The degree to which the French philosopher Simone Weil (1909-1943) was influenced by Plato can hardly be understated. Her notebooks are studded with reference to Platonic terms and ideas, which she developed over the course of her short life. While her ideas reflect her own unique approach to problems such as necessity, grace, and divine absence, there is almost always a resonance with Plato. As one who consistently sought to bring the disparate parts of her thought—intellectual, political, and spiritual—together towards a unity, Weil is well known for having had a Platonist spirit. A posthumous collection of her writings titled Intimations of Christianity Among the Ancient Greeks further illustrates the extent to which her thought is indebted to the Greek philosopher, whom she regarded as a mystic.[1]
Weil’s unique connection to Plato has been explored in the monograph The Christian Platonism of Simone Weil, upon whose insights I hope this paper will build and generate more conversation.[2] I will consider the tension between the abstract form of the Good in Plato with Weil’s distinctly Christian notion of grace, as well as the implications of their differences in approach to reading and writing.
Deeply compelled by the Platonic vision of forms, as well as being implicitly influenced by the Christian negative theological tradition, Weil developed a metaphysics of the attention that involves the suspension of what she called the “imagination” in order to cultivate a state of void that awaits the fulfillment of grace. While there are many possible angles through which to focus a study of Weil’s Platonism, my paper will primarily attend to the question of how Plato and Weil each conceived of writing as related to the vision of God.
At the panel, I hope to address the following questions: What are the key differences and similarities between Plato and Weil’s visions of God? How did each thinker address the epistemological and practical challenges of what it is to really know and do the Good? How did Plato and Weil think about the transmission of knowledge—especially knowledge of God and the Good—beyond the form of interpersonal dialogue? Given the focus on reading and writing, I will ground my paper in the Phaedrus, as I compare ideas from this dialogue to Weil’s notebooks, whose formal qualities as abandoned literary objects are also of special concern in the paper.

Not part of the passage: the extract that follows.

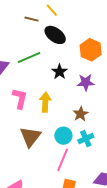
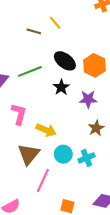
black ellipse: (55, 35) -> (65, 61), moved
yellow arrow: (45, 102) -> (46, 130), moved, turned 108
brown star: (81, 114) -> (96, 128), moved
pink line: (63, 160) -> (43, 180), moved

I argue that one of the points of continuity between Plato and Weil is their interest in the role of writing in aiding the mind in its search for truth. Weil thought that a mystical method for understanding images and symbols could be followed, wherein: “One should not try to interpret them, but contemplate them until their significance flashes upon one.” What is at stake for Weil in this hermeneutic is the possibility of the real becoming visible—a phenomenon that only becomes possible if the attention “consists of a contemplative look and not one of attachment.”[3] What are the conditions of this contemplative look? And how may it be sustained over time and passed on?
As a student of Plato, Weil would have been familiar with the Platonic notion that writing is a degraded form. Plato’s Phaedrus, in contrast, criticizes the written word for breeding complacency in readers, who, believing to have knowledge safely recorded in a codex, would no longer feel the need to truly know wisdom “from within themselves.” Socrates says “[Words] seem to talk to you as though they were intelligent, but if you ask them anything about what they say from a desire to be instructed they go on telling just the same thing forever.”[4] In this dialogue, the written word is characterized as a poor imitation of speech. It is not just that writing crystallizes the dynamism of conversation into unmoving sentences, but that it also encourages false ideas about knowledge—namely, the misapprehension that wisdom is to be found enclosed within texts and readily available for straightforward interpretation.
It bears mentioning, however, that the Platonic criticism of writing is only available to us so many centuries after the fact because, if we follow the conceit, Socrates’ student betrays the ethic of his master by inscribing his words for posterity. From this tension, I propose the thesis that both Plato and Weil reserve a special—and limited—role for writing in their conceptions of divine vision. While Plato’s skepticism about the written word can be plainly seen from his criticism of the sophists and the banishment of the poets from Kallipolis, words are also the necessary components of dialogue—and, not to mention, the only way that we make contact with the wisdom of Socrates, albeit at more than one literary remove.
It is my contention that Weil goes further than Plato in this regard, as she held that certain texts—such as, but not limited to, scripture—are capable of elevating the reader to a true understanding of goodness, truth, and beauty through prayerful attention, which may introduce a “change, infinitesimal perhaps but real, taking place in the soul.”
[1] Weil, Simone. “Spiritual Autobiography”, WFG 28.
[2] Doering, Jane and Springsted, Erik, The Christian Platonism of Simone Weil (University of Notre Dame Press, 2004).
[3] Weil, The Notebooks of Simone Weil. 334.
[4] Plato, The Phaedrus (Cambridge: The University Press, 1952), 274b-277a.
My paper will primarily attend to the question of how Plato and Weil each conceived of writing as related to the vision of God, considering the tension between the abstract form of the Good in Plato with Weil’s distinctly Christian notion of grace, as well as the implications of their differences in approach to reading and writing.